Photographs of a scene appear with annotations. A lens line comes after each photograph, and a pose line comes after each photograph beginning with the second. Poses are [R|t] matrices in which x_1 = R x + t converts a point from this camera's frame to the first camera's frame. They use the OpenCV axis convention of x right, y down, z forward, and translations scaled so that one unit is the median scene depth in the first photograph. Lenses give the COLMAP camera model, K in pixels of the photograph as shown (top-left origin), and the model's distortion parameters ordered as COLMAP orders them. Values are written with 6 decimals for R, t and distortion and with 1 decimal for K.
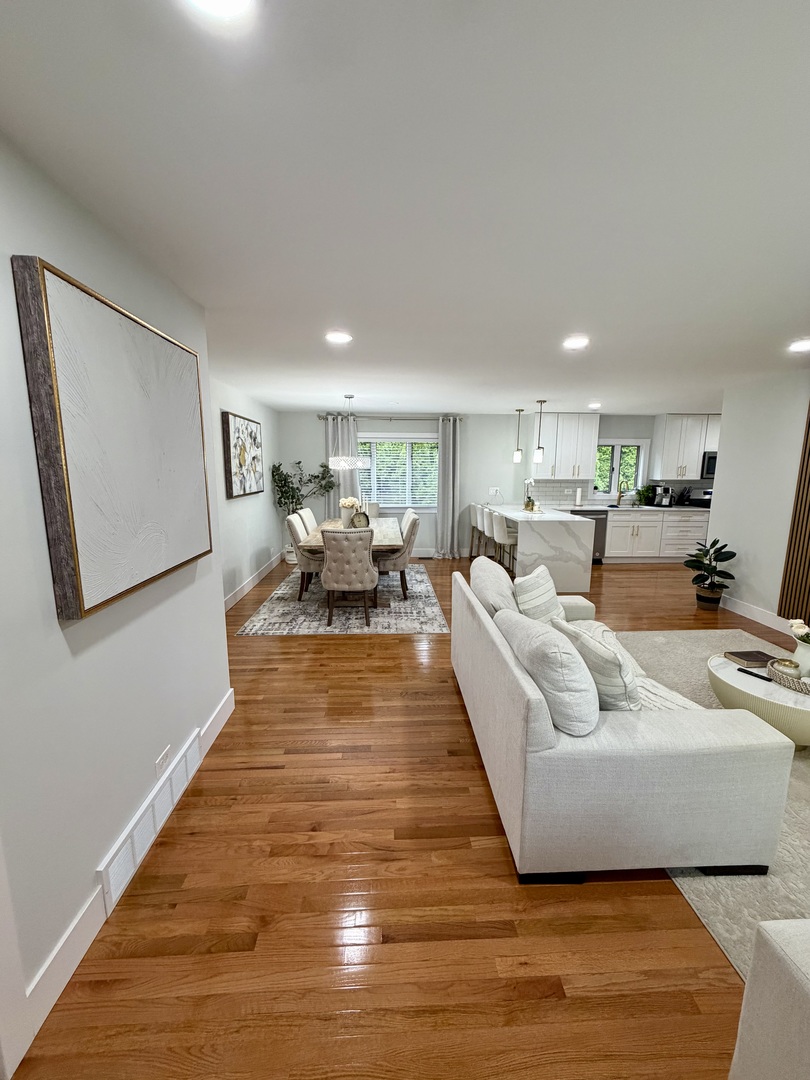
lens RADIAL K [[429.4, 0, 405.0], [0, 429.4, 540.0], [0, 0, 1]] dist [-0.000188, -0.000281]
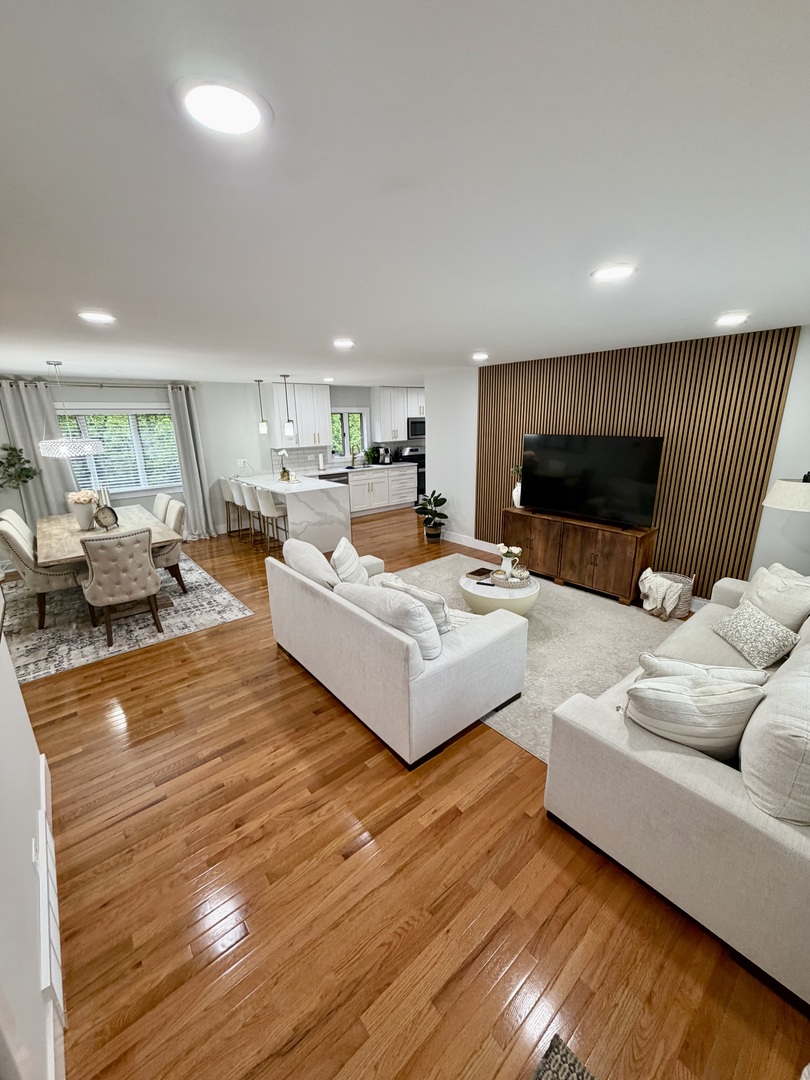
lens RADIAL K [[429.4, 0, 405.0], [0, 429.4, 540.0], [0, 0, 1]] dist [-0.000188, -0.000281]
pose [[0.798117, -0.185474, 0.573243, -0.147334], [0.126149, 0.981792, 0.142026, -0.052847], [-0.589148, -0.041040, 0.806982, -0.034840]]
┄┄┄┄┄┄
- [Exercise description]
Repeat all of the listing above word for word, and exclude the pictures.

- [Task response]
Photographs of a scene appear with annotations. A lens line comes after each photograph, and a pose line comes after each photograph beginning with the second. Poses are [R|t] matrices in which x_1 = R x + t converts a point from this camera's frame to the first camera's frame. They use the OpenCV axis convention of x right, y down, z forward, and translations scaled so that one unit is the median scene depth in the first photograph. Lenses give the COLMAP camera model, K in pixels of the photograph as shown (top-left origin), and the model's distortion parameters ordered as COLMAP orders them. Values are written with 6 decimals for R, t and distortion and with 1 decimal for K.
lens RADIAL K [[429.4, 0, 405.0], [0, 429.4, 540.0], [0, 0, 1]] dist [-0.000188, -0.000281]
lens RADIAL K [[429.4, 0, 405.0], [0, 429.4, 540.0], [0, 0, 1]] dist [-0.000188, -0.000281]
pose [[0.798117, -0.185474, 0.573243, -0.147334], [0.126149, 0.981792, 0.142026, -0.052847], [-0.589148, -0.041040, 0.806982, -0.034840]]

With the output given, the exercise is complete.